Without further ado, let's get stuck in with building your first ML model in TensorFlow.
The problem we will tackle in this chapter is that of correctly identifying the species of Iris flower from four given feature values. This is a classic ML problem that is extremely easy to solve, but will provide us with a nice way to introduce the basics of constructing graphs, feeding data, and training an ML model in TensorFlow.
The Iris dataset is made up of 150 data points, and each data point has four corresponding features: length, petal width, sepal length, and sepal width, along with the target label. Our task is to build a model that can infer the target label of any iris given only these four features.
Let's start by loading in our data and processing it. TensorFlow has a built-in function to import this particular dataset for us, so let's go ahead and use that. As our dataset is only very small, it is practical to just load the whole dataset into memory; however, this is not recommended for larger datasets, and you will learn better ways of dealing with this issue in the coming chapters. This following code block will load our data for us, an explanation of it will follow.
import tensorflow as tf
import numpy as np
# Set random seed for reproducibility.
np.random.seed(0)
data, labels = tf.contrib.learn.datasets.load_dataset("iris")
num_elements = len(labels)
# Use shuffled indexing to shuffle dataset.
shuffled_indices = np.arange(len(labels))
np.random.shuffle(shuffled_indices)
shuffled_data = data[shuffled_indices]
shuffled_labels = labels[shuffled_indices]
# Transform labels into one hot vectors.
one_hot_labels = np.zeros([num_elements,3], dtype=int)
one_hot_labels[np.arange(num_elements), shuffled_labels] = 1
# Split data into training and testing sets.
train_data = shuffled_data[0:105]
train_labels = shuffled_labels[0:105]
test_data = shuffled_data[105:]
test_labels = shuffled_labels[105:] Let's once again take a look at this code and see what we have done so far. After importing TensorFlow and Numpy, we load the whole dataset into memory. Our data consists of four numerical features that are represented as a vector.

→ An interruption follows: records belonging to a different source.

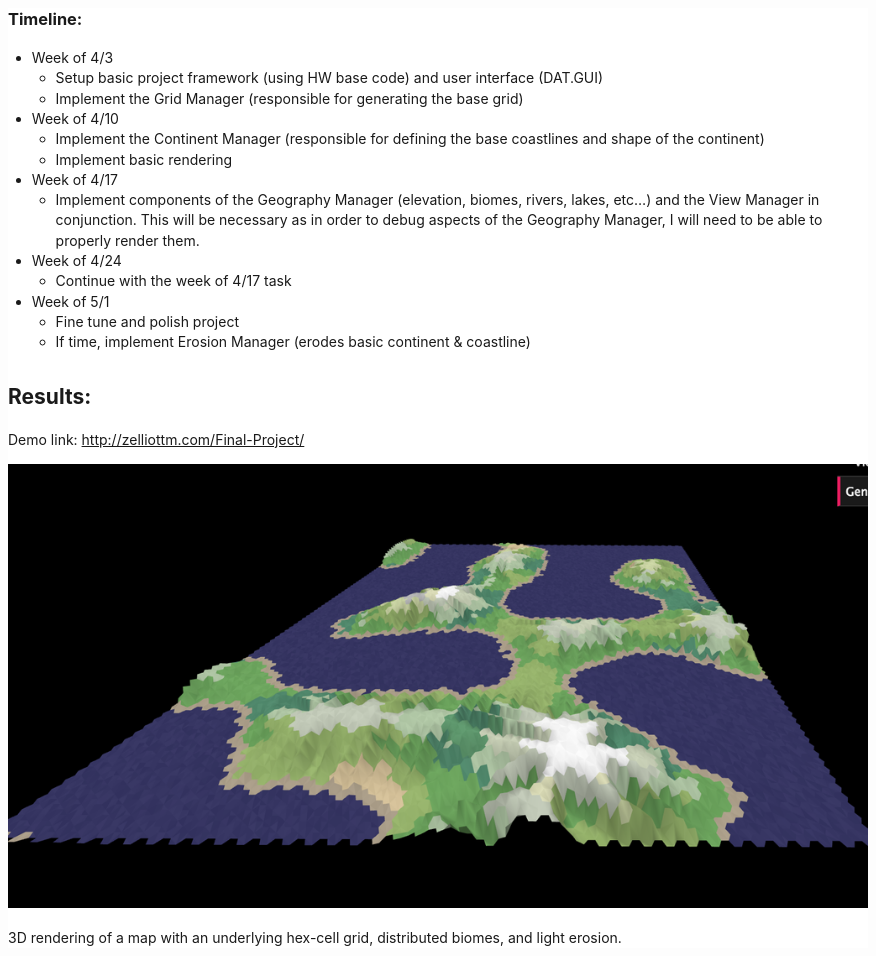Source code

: ### Timeline:

 - Week of 4/3
   - Setup basic project framework (using HW base code) and user interface (DAT.GUI)
   - Implement the Grid Manager (responsible for generating the base grid)
 - Week of 4/10
   - Implement the Continent Manager (responsible for defining the base coastlines and shape of the continent)
   - Implement basic rendering
 - Week of 4/17
   - Implement components of the Geography Manager (elevation, biomes, rivers, lakes, etc…) and the View Manager in conjunction.  This will be necessary as in order to debug aspects of the Geography Manager, I will need to be able to properly render them.
 - Week of 4/24
   - Continue with the week of 4/17 task
 - Week of 5/1
   - Fine tune and polish project
   - If time, implement Erosion Manager (erodes basic continent & coastline)

## Results:

Demo link: http://zelliottm.com/Final-Project/

![Image3](images/image_4.PNG)

3D rendering of a map with an underlying hex-cell grid, distributed biomes, and light erosion.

We have 150 total data points, so our data will be a matrix of shape 150 x 4, where each row represents a different datapoint and each column is a different feature. Each data point also has a target label associated with it, which is stored in a separate label vector.
Next, we shuffle the dataset; this is important to do, so that when we split it into training and test sets we have an even spread between both sets and don't end up with all of one type of data in one set.
After shuffling, we do some preprocessing on the data labels. The labels loaded with the dataset is just a 150-length vector of integers representing which target class each datapoint belongs to, either 1, 2, or 3 in this case. When creating machine learning models, we like to transform our labels into a new form that is easier to work with by doing something called one-hot encoding.
Rather than a single number being the label for each datapoint, we use vectors instead. Each vector will be as long as the number of different target classes you have. So for example, if you have 5 target classes then each vector will have 5 elements; if you have 1,000 target classes then each vector will have 1,000 elements. Each column in the vectors represents one of our target classes and we can use binary values to identify what class the vector is the label for. This can be done by setting all values to 0 and putting a 1 in the column for the class we want the vector label to represent.
This is easily understood with an example. For labels in this particular problem, the transformed vectors will look like this:
1 = [1,0,0] 2 = [0,1,0] 3 = [0,0,1]
Finally, we take part of our dataset and put it to one side. This is known as our test set and we will not touch it until after we have trained our model. This set is used to evaluate how well our trained model performs on new data that it hasn't seen before. There are many approaches to how you should split your data up into training and test sets, and we will go into detail about them all later in the book.
For now though, we'll do a simple 70:30 split, so we only use 70% of our total data to train our model and then test on the remaining 30%.